Dilema Surat Usang

43 4 0
                                    

"Silahkan dibaca, Ustadz! Ini surat dari Almarhumah Ustadzah Zulfa untuk Zainab! Yang dititipkan kepada saya!" Kata Bu Nyai.

Ustadz Achnan mulai berkaca-kaca. Dengan tangan gemetar, beliau perlahan menarik tulisan Almarhumah isterinya itu. Beliau sangat mengenal tulisan isterinya, meskipun kertasnya telah berwarna coklat, tanda bahwa surat tersebut telah usang dan sudah disimpan cukup lama.

Untuk Zainab, anakku tersayang.

Zainab, selamat ulang tahun yang ke-24 tahun! Entah ibu terlambat atau lebih awal mengucapkannya, tapi do'a ibu selalu bersamamu.

Ibu yakin, saat ini Zainab pasti tumbuh menjadi gadis cantik yang sholikhah, karena ibu percaya ayahmu pasti akan menjaga dan mendidikmu dengan baik.

Maaf, ibu tidak bisa menemani Zainab lebih lama.
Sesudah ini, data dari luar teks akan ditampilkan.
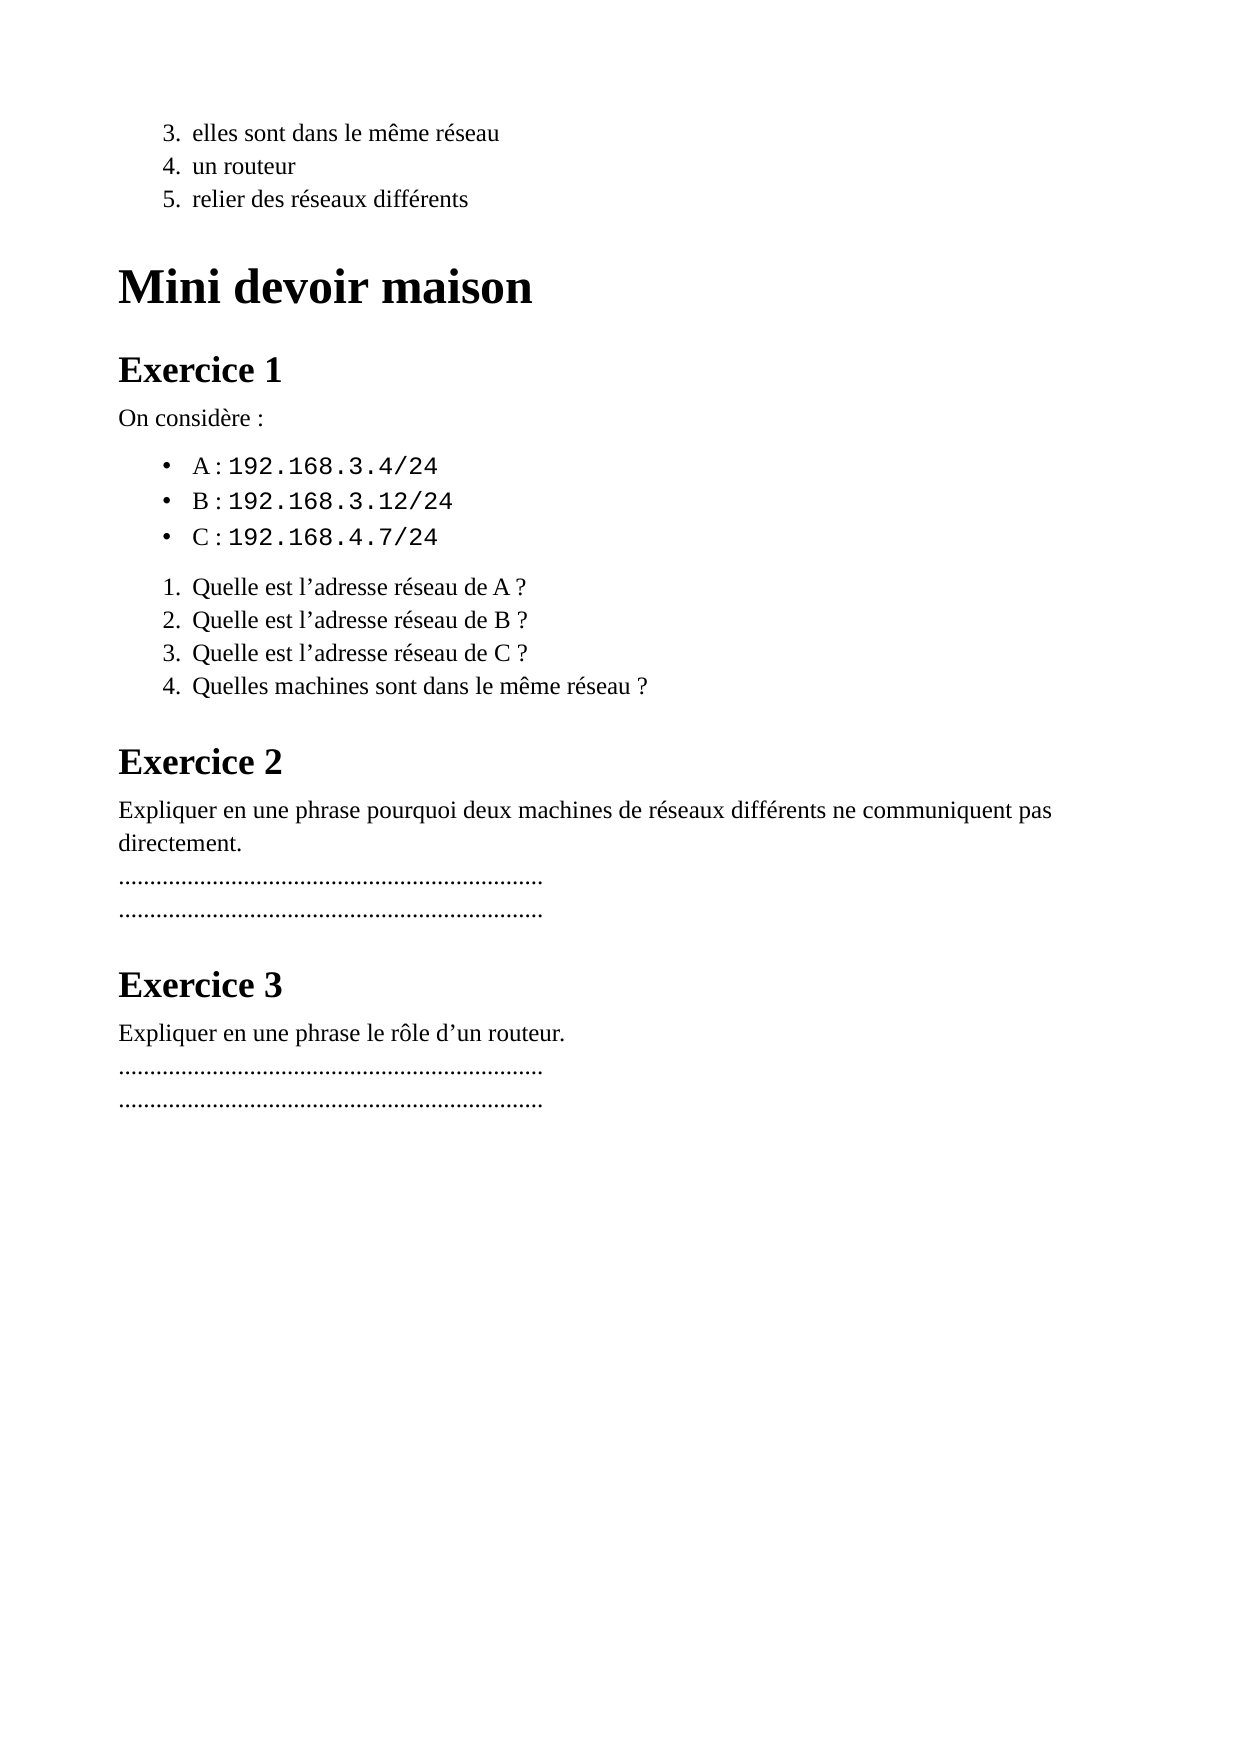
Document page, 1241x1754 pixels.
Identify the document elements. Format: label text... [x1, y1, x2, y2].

subtitle Mini devoir maison [118, 257, 1122, 314]
text On considère : [118, 403, 1122, 432]
list un routeur [162, 151, 1122, 180]
list Quelles machines sont dans le même réseau ? [162, 671, 1122, 699]
text Expliquer en une phrase le rôle d’un routeur. .................................................................... .................................................................... [118, 1018, 1122, 1113]
list A : 192.168.3.4/24 [162, 451, 1122, 482]
list Quelle est l’adresse réseau de C ? [162, 638, 1122, 666]
text Expliquer en une phrase pourquoi deux machines de réseaux différents ne communiquent pas directement. .................................................................... .................................................................... [118, 795, 1122, 923]
subtitle Exercice 3 [118, 962, 1122, 1005]
list B : 192.168.3.12/24 [162, 486, 1122, 517]
list Quelle est l’adresse réseau de A ? [162, 572, 1122, 600]
list relier des réseaux différents [162, 184, 1122, 213]
list elles sont dans le même réseau [162, 118, 1122, 147]
list Quelle est l’adresse réseau de B ? [162, 605, 1122, 633]
subtitle Exercice 1 [118, 348, 1122, 391]
subtitle Exercice 2 [118, 739, 1122, 782]
list C : 192.168.4.7/24 [162, 522, 1122, 552]
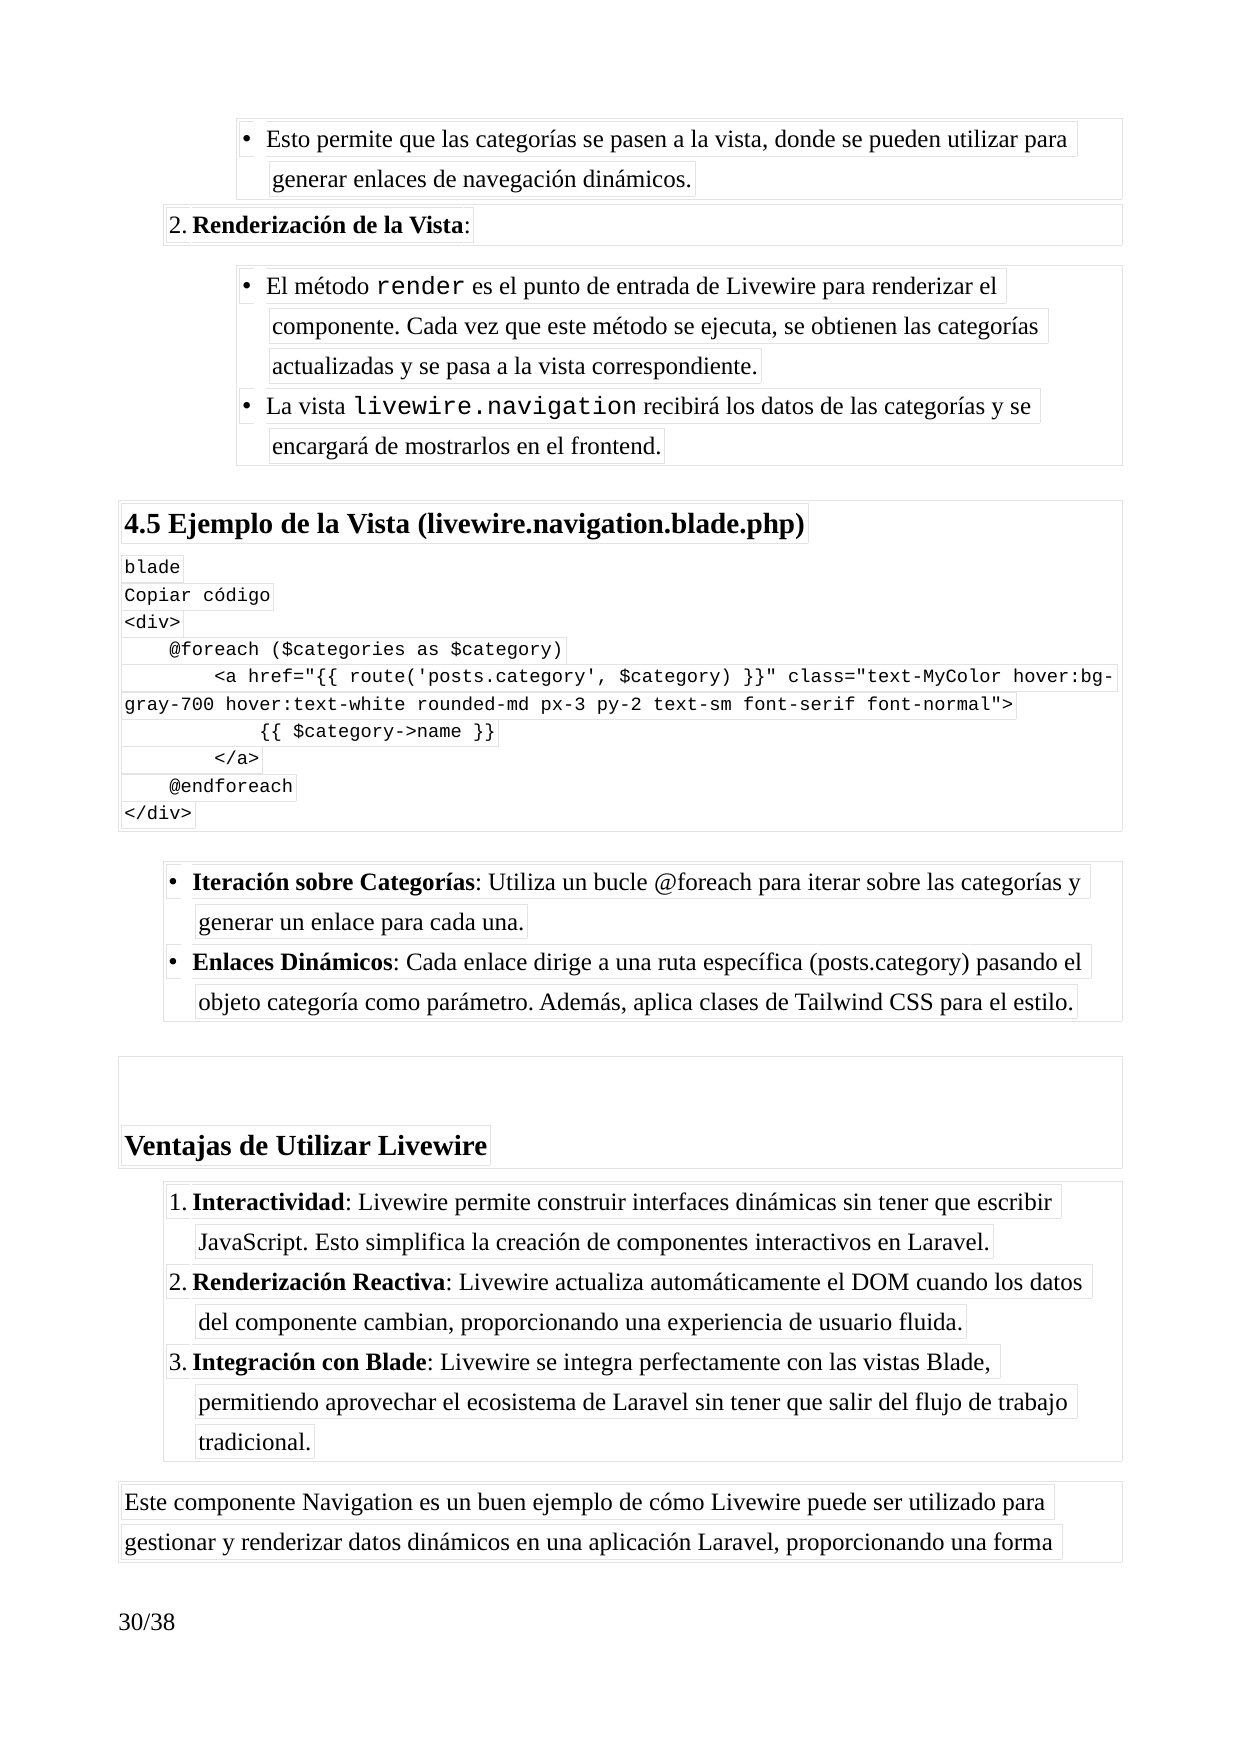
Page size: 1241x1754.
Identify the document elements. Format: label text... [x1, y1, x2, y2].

list Interactividad: Livewire permite construir interfaces dinámicas sin tener que escribir JavaScript. Esto simplifica la creación de componentes interactivos en Laravel. [164, 1182, 1122, 1258]
text [184, 607, 1122, 634]
text <a href="{{ route('posts.category', $category) }}" class="text-MyColor hover:bg-gray-700 hover:text-white rounded-md px-3 py-2 text-sm font-serif font-normal"> [122, 665, 1117, 691]
text </div> [119, 798, 1122, 831]
list Enlaces Dinámicos: Cada enlace dirige a una ruta específica (posts.category) pasando el objeto categoría como parámetro. Además, aplica clases de Tailwind CSS para el estilo. [164, 941, 1122, 1021]
list Renderización de la Vista: [164, 205, 1122, 245]
list Esto permite que las categorías se pasen a la vista, donde se pueden utilizar para generar enlaces de navegación dinámicos. [237, 119, 1122, 199]
text </a> [122, 747, 262, 770]
text [263, 743, 1122, 770]
text @foreach ($categories as $category) [122, 638, 566, 661]
subtitle 4.5 Ejemplo de la Vista (livewire.navigation.blade.php) [119, 501, 1122, 543]
text @endforeach [263, 770, 1122, 798]
text <a href="{{ route('posts.category', $category) }}" class="text-MyColor hover:bg-gray-700 hover:text-white rounded-md px-3 py-2 text-sm font-serif font-normal"> [567, 661, 1122, 716]
list Integración con Blade: Livewire se integra perfectamente con las vistas Blade, permitiendo aprovechar el ecosistema de Laravel sin tener que salir del flujo de trabajo tradicional. [164, 1341, 1122, 1461]
text {{ $category->name }} [122, 720, 498, 743]
text <a href="{{ route('posts.category', $category) }}" class="text-MyColor hover:bg-gray-700 hover:text-white rounded-md px-3 py-2 text-sm font-serif font-normal"> [122, 693, 1016, 716]
list La vista livewire.navigation recibirá los datos de las categorías y se encargará de mostrarlos en el frontend. [237, 385, 1122, 465]
text blade [119, 552, 1122, 579]
text Este componente Navigation es un buen ejemplo de cómo Livewire puede ser utilizado para gestionar y renderizar datos dinámicos en una aplicación Laravel, proporcionando una forma [119, 1482, 1122, 1562]
text Copiar código [122, 584, 273, 607]
list El método render es el punto de entrada de Livewire para renderizar el componente. Cada vez que este método se ejecuta, se obtienen las categorías actualizadas y se pasa a la vista correspondiente. [237, 266, 1122, 383]
text @endforeach [122, 775, 296, 798]
subtitle Ventajas de Utilizar Livewire [119, 1122, 1122, 1168]
list Iteración sobre Categorías: Utiliza un bucle @foreach para iterar sobre las categorías y generar un enlace para cada una. [164, 862, 1122, 938]
list Renderización Reactiva: Livewire actualiza automáticamente el DOM cuando los datos del componente cambian, proporcionando una experiencia de usuario fluida. [164, 1261, 1122, 1338]
text Copiar código [184, 579, 1122, 607]
text @foreach ($categories as $category) [184, 634, 1122, 661]
text <div> [122, 611, 183, 634]
text [499, 716, 1122, 743]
Bahkan ibu juga tidak bisa melihat bagaimana nantinya Zainab menikah. Tapi, setidaknya ibu bisa memastikan bahwa Zainab akan menikah dengan seseorang yang baik, menjaga dan menyayangi Zainab dengan tulus.

Jadi, ibu dan sahabat ibu telah bersepakat untuk menjodohkan kalian. Maaf, ibu mungkin berbuat tidak adil untuk Zainab, jika saat ini Zainab telah mempunyai pilihan sendiri. Tapi, ini adalah permintaan terakhir ibu. Ibu berharap Zainab mau menikah dengan Ahmad, anak terakhir dari sahabat ibu.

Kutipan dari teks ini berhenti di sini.